Whilst there will always be the headlines of noticeable slumps in profits, the formula for future retail resurgence (as highlighted in the World Retail Conference) may not be as complex as it needs to be. Have a belief, invest in original design and create exciting and convenient spaces to shop, is the mantra being adopted by successful retail brands.
Even our cities are making a stand. Toronto is one of the latest locations that are exploring limiting chain stores to retain the character of neighbourhoods. The most famous city being San Francisco who adopted policies to limit stores known as ‘formula retail.’
When it comes to design, furniture retailer Made.com have curated a product in a design led way and disrupted the old perceptions of how furniture should be sold. There are currently three showrooms within the UK. Visitors are able to see the products, in person, but if they want to order, it is via a Mac and not a till. Head of Showrooms, Rebecca Ruddle highlighted, “We are not going to have a showroom in every town on every high street, we just want a few throughout the countries we are in, for customers to come and see the bigger purchase items.”

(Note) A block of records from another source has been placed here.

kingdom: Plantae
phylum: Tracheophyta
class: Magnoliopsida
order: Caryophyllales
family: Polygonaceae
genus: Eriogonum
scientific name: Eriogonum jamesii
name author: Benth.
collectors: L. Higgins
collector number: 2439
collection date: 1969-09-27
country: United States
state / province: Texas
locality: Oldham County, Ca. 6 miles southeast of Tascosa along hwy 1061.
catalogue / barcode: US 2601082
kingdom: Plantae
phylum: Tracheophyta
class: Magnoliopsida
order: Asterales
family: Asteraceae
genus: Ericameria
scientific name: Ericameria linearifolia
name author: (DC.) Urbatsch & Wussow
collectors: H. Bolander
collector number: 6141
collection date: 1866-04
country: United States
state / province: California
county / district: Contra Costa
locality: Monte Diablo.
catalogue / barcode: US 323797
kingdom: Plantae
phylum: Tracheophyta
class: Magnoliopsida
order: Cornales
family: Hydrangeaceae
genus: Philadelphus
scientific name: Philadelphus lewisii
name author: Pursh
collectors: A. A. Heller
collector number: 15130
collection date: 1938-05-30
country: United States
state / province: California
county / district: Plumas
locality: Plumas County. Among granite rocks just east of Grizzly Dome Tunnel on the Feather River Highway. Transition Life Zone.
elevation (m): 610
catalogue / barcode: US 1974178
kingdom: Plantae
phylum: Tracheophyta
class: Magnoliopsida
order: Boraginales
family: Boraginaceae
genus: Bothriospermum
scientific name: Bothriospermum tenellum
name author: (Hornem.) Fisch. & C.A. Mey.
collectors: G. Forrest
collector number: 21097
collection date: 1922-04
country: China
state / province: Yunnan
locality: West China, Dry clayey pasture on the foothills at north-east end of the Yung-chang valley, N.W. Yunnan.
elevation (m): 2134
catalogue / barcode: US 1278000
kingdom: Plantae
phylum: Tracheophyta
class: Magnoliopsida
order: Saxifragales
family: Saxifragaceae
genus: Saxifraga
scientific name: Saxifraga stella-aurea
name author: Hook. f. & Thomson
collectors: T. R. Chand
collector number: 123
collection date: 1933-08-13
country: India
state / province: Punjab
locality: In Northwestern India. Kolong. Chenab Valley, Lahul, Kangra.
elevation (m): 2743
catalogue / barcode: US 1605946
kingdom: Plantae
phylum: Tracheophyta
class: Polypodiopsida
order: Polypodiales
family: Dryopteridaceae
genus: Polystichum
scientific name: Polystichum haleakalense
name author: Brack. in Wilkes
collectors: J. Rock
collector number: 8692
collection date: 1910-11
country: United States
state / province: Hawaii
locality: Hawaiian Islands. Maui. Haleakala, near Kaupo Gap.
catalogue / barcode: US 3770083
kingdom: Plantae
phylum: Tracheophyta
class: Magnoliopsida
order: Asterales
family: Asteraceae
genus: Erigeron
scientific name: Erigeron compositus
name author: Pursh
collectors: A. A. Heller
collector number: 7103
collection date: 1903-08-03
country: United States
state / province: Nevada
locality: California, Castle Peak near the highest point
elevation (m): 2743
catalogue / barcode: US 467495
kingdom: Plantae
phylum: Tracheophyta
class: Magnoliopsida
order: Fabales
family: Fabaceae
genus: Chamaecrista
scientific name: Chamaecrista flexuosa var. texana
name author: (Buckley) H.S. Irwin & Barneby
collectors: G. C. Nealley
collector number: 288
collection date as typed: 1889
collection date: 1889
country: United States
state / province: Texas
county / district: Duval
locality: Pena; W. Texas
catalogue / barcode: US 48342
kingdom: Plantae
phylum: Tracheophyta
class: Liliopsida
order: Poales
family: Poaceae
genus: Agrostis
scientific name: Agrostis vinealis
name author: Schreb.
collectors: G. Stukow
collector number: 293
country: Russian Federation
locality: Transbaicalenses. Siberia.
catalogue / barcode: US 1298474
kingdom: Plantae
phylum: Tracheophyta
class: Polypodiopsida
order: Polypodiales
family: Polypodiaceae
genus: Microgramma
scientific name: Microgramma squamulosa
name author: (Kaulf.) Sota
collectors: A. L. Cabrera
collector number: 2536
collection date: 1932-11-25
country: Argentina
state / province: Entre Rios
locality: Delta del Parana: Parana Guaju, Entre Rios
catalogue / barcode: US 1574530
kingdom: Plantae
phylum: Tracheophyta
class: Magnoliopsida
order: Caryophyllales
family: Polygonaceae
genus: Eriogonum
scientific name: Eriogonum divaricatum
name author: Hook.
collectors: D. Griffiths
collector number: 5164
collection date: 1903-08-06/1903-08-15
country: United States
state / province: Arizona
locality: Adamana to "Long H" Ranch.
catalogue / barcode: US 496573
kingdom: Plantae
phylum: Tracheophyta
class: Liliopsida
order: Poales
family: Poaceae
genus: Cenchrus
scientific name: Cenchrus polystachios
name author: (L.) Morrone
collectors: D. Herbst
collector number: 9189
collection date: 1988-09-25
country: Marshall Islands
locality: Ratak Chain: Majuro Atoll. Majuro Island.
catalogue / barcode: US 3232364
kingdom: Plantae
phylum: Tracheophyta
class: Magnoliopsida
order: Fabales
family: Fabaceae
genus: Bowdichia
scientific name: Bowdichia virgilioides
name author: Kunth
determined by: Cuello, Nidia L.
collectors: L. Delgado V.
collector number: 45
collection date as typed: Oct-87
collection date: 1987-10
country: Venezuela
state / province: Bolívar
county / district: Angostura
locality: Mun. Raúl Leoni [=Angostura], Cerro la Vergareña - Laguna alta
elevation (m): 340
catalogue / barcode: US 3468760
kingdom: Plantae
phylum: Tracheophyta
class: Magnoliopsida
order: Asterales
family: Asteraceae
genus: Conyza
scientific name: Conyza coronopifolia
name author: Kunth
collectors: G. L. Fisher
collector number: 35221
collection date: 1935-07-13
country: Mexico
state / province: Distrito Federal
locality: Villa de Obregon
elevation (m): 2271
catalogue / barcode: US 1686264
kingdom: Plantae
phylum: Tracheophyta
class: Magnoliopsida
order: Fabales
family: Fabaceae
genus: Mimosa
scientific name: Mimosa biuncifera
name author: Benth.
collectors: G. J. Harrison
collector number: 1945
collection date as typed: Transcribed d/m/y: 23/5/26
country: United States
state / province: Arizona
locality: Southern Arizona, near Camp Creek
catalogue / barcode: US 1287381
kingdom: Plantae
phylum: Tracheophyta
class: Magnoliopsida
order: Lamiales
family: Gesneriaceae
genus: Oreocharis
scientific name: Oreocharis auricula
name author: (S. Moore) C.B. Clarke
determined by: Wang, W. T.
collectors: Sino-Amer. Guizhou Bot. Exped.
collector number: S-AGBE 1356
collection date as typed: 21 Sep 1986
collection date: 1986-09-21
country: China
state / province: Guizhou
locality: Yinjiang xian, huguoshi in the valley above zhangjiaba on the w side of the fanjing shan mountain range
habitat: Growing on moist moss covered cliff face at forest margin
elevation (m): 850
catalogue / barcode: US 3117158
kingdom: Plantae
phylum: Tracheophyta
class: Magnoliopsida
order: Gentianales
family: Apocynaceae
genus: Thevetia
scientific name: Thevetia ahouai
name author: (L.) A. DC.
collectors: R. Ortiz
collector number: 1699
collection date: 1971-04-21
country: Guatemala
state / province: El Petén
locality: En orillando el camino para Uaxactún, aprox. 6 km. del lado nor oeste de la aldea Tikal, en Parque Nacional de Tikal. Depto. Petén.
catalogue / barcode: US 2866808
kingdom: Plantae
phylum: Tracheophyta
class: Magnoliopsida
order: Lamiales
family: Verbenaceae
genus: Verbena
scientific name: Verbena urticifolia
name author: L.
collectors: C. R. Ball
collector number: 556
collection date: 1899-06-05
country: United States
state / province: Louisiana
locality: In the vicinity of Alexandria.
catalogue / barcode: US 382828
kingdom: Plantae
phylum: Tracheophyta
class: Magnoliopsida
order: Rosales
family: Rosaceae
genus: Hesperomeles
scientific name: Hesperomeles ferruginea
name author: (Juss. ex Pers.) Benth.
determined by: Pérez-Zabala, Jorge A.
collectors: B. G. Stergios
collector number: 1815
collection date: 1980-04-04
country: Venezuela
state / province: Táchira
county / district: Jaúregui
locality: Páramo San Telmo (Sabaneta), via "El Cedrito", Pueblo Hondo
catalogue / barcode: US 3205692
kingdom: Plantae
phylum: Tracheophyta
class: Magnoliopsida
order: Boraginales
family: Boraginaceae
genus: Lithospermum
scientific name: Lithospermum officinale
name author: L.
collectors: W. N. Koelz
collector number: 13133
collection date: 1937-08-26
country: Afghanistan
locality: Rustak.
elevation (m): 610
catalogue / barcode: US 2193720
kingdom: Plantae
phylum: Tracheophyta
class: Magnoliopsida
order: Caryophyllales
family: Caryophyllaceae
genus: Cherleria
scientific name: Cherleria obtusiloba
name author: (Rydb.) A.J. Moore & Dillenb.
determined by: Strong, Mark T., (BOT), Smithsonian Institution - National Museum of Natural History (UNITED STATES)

Creating spaces where people want to come and feel welcome is being championed by Debenhams who are looking to turn their stores into destinations. Dwell time has been encouraged by the brand adding a number of Patisserie Valerie, Costa and Joe and The Juice cafes to their stores. It was announced in April, that the new Debenhams boss, Sergio Bucher, will unveil plans to overhaul the chain’s 165 stores.
Progressive retailers will not be those who hanker to the past, but can join up the areas of technology, brand ethos and relevance to encourage customers to lead a more connected life where a retailer has a role to play.
The brands that are off the pace are the ones who don’t see the world through their customer’s eyes. Whilst the negative news makes the headlines, there are brands that are recognising the role they serve and the designed spaces they occupy.